__CONSIGNA 1__: Resume en menos palabras el párrafo del artículo sobre la reforma electoral que comienza con "Pareciera que Honduras", conservando sus datos principales.
__CONSIGNA 2__: Copia literalmente, del artículo sobre la reforma electoral, el fragmento que se abre con las palabras que contienen "Pareciera que Honduras" y se cierra con "pero es así.".

__FRAGMENTO DEL TEXTO__:
Por: Víctor Meza
Como era de esperar y algunos ya habíamos advertido, la tan llevada y traída reforma electoral sería, al final de cuentas (y de muchos cuentos), un intento a medias, un esfuerzo inconcluso, una iniciativa neutralizada a medio camino. Eso se veía venir desde el momento mismo en que la reforma se convirtió en un asunto de negociación bajo la mesa, un tema de conciliábulos entre ciertas cúpulas partidarias tradicionales que son, dicho sea de una vez, las menos interesadas en la democratización y modernización del país.
Pareciera que Honduras sufre las consecuencias de una maldición o grosera ironía de la historia que nos condena a lo inconcluso, al intento a medias, al esfuerzo nunca acabado. Revisemos la secuencia y el destino de las diferentes reformas llevadas a cabo a lo largo de nuestra historia, desde la frustrada transformación morazánica, pasando por la reforma liberal de Ramón Rosa y Marco Aurelio Soto, hasta llegar a los numerosos intentos de cambio y modernización realizados en el siglo pasado, y podremos comprobar, con dolorosa evidencia, que casi todas esas iniciativas de transformación y cambio han sido inconclusas, cuando no definitivamente frustradas y condenadas al fracaso. Es triste, pero es así.

__DATOS PROPORCIONADOS__:
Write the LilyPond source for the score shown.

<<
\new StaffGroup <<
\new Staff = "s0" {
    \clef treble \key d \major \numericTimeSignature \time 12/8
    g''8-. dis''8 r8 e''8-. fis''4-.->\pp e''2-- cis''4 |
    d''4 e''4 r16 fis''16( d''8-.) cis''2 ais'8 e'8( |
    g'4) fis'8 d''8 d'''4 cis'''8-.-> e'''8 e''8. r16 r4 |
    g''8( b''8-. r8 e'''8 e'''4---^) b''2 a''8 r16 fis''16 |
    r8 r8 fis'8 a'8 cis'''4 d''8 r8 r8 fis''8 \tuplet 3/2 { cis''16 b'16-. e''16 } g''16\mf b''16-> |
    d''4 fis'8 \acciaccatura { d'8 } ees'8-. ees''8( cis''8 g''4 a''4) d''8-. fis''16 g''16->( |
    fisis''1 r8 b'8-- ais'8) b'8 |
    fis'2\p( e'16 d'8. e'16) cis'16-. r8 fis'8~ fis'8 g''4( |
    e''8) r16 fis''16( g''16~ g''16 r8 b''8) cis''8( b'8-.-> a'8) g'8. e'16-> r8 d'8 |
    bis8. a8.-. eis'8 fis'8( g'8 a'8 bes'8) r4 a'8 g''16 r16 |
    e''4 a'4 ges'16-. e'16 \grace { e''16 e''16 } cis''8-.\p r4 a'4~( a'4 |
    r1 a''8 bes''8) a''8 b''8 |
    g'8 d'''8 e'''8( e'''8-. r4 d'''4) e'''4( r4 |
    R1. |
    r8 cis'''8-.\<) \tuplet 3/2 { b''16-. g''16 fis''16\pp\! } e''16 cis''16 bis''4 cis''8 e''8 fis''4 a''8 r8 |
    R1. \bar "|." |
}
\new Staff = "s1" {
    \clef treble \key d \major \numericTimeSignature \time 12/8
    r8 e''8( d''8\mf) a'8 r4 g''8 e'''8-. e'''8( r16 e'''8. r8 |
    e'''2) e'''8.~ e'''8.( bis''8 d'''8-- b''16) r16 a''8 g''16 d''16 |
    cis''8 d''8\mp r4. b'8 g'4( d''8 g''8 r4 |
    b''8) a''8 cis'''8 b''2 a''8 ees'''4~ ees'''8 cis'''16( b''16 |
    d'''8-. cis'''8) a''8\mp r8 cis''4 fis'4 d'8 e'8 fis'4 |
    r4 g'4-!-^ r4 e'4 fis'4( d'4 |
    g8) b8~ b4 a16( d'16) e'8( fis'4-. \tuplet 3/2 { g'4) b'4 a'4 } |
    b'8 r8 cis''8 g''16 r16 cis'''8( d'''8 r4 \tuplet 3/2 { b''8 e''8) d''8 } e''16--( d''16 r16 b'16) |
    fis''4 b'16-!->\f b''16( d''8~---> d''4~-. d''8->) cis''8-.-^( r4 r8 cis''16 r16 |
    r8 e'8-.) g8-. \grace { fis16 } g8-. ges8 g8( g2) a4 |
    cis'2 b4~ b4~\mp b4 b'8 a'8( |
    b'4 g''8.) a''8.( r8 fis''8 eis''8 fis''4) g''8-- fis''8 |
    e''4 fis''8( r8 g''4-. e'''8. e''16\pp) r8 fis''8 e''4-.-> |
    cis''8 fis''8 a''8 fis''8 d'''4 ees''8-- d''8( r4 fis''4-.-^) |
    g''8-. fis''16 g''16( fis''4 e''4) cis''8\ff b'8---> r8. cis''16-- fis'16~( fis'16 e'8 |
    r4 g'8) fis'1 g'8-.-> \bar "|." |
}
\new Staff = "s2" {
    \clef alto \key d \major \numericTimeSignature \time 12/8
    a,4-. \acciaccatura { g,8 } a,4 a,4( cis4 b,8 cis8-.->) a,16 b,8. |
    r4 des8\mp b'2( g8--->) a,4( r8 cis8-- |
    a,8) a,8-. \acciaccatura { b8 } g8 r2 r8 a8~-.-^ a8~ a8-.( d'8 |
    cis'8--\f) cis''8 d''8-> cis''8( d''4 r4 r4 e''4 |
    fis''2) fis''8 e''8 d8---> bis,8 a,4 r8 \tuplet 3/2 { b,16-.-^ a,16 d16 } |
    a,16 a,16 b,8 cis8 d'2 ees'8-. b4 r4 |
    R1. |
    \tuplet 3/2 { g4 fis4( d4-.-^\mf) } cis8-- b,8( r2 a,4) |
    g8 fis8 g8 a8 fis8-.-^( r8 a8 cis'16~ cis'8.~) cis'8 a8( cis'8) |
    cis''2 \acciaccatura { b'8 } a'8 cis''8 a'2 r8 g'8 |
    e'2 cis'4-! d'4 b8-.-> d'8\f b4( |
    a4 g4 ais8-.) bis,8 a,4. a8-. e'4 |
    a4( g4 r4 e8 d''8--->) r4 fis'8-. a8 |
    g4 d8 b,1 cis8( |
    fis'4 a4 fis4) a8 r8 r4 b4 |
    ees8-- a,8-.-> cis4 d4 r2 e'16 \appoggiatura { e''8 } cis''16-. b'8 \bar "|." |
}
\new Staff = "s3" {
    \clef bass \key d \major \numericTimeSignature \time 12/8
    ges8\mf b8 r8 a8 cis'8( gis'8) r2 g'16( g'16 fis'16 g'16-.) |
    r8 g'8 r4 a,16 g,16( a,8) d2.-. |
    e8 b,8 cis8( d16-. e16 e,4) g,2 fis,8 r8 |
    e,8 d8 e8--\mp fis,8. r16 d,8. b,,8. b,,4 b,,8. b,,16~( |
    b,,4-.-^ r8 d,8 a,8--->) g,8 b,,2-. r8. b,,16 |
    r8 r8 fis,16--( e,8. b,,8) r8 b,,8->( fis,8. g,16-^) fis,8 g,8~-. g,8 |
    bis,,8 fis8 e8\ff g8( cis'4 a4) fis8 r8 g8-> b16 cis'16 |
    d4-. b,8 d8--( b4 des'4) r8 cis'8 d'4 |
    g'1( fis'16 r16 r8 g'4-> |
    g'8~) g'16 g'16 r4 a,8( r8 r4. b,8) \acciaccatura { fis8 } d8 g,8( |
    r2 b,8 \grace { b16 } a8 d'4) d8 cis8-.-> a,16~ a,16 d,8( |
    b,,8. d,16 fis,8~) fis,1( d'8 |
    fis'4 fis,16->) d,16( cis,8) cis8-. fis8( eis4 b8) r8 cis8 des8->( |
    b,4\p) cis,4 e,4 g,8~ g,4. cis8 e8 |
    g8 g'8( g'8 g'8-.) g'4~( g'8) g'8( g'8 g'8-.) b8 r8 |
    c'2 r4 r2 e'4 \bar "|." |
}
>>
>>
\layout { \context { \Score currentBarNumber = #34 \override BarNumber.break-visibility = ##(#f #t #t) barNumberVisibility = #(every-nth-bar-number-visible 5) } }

__RESPUESTA CORRECTA 1__: Honduras parece sufrir una maldición histórica que la condena a lo inconcluso. Casi todas sus reformas han quedado a medias o han fracasado. Esto incluye la frustrada transformación morazánica, la reforma liberal de Ramón Rosa y Marco Aurelio Soto y los numerosos intentos de modernización del siglo pasado.

__RESPUESTA CORRECTA 2__:
Pareciera que Honduras sufre las consecuencias de una maldición o grosera ironía de la historia que nos condena a lo inconcluso, al intento a medias, al esfuerzo nunca acabado. Revisemos la secuencia y el destino de las diferentes reformas llevadas a cabo a lo largo de nuestra historia, desde la frustrada transformación morazánica, pasando por la reforma liberal de Ramón Rosa y Marco Aurelio Soto, hasta llegar a los numerosos intentos de cambio y modernización realizados en el siglo pasado, y podremos comprobar, con dolorosa evidencia, que casi todas esas iniciativas de transformación y cambio han sido inconclusas, cuando no definitivamente frustradas y condenadas al fracaso. Es triste, pero es así.